O professor relata um episódio em que o pai do ministro, o político José Mendonça Bezerra (1936-2011), teria integrado um grupo de pais que pediu a sua saída da escola por causa de um texto do dramaturgo marxista Bertolt Brecht distribuído aos alunos da turma de Mendonça.

"Lembro perfeitamente quando, em uma de minhas aulas, pedi aos alunos a leitura da peça de Brecht 'A Exceção e a Regra', para posterior discussão, e os pais dos alunos -entre eles o de Mendoncinha (José Mendonça)- exigiram uma reunião com a direção para pedir minha cabeça: foi a resistência altiva das três professoras que impediram [sic] que eu perdesse meu emprego.
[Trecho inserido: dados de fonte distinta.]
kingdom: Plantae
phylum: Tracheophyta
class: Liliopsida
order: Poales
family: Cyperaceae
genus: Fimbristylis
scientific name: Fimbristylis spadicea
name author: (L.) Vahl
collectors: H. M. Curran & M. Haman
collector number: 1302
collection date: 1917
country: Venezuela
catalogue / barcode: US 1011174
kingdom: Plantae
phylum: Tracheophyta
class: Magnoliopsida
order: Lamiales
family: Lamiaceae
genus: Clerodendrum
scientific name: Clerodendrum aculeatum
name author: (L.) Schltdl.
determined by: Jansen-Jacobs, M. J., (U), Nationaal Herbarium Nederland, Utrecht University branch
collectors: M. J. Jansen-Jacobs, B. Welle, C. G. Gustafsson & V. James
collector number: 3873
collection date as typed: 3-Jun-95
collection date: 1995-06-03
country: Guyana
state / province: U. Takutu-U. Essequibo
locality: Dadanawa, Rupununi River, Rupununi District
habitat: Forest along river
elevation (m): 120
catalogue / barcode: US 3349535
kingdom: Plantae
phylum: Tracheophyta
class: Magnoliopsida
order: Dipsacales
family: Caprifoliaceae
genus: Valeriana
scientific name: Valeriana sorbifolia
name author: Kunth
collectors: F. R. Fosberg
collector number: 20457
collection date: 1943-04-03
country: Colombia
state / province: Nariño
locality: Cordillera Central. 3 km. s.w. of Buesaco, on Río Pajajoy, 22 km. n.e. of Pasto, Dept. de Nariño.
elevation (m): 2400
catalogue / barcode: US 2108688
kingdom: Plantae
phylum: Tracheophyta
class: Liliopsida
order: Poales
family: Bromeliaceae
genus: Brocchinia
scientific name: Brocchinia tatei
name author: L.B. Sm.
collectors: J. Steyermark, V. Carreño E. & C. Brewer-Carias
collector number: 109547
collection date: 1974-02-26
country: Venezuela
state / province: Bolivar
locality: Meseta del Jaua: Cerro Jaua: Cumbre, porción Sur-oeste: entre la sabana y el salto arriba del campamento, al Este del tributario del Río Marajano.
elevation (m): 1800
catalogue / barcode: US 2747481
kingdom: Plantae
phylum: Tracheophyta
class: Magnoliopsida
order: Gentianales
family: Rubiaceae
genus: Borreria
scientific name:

Mendoncinha continuou na escola, provavelmente para aprender mais sobre 'diversidade'!", escreveu Brayner.

Mendonça, 49, estudou na Escola Parque por sete anos (da então quinta série, atual sexto ano, até prestar o vestibular para administração). À reportagem e em pelo menos uma ocasião pública, ele elogiou a pluralidade da escola e ressaltou a importância da experiência para sua formação.

Segundo as diretoras e o próprio Mendonça relataram à Folha, a família do ministro se queixou à escola em diversas ocasiões de posições políticas de professores –mas em todos os relatos quem ia reclamar era a mãe dele.

LIVRE PENSAR

Procurado pela reportagem, Mendonça Filho criticou, em nota enviada por sua assessoria, a "intransigência" e o "autoritarismo" do texto de Brayner.

"Como democrata e liberal por convicção, o ministro defende o direito ao livre pensar de todo cidadão e, em especial, do professor Flávio Brayner. Lamenta apenas o fato de o professor, que ensina filosofia da educação, cuja essência deve ser o respeito à pluralidade de pensamentos, assine um texto com um conteúdo permeado por intransigência, autoritarismo e em defesa do pensamento único", diz a nota.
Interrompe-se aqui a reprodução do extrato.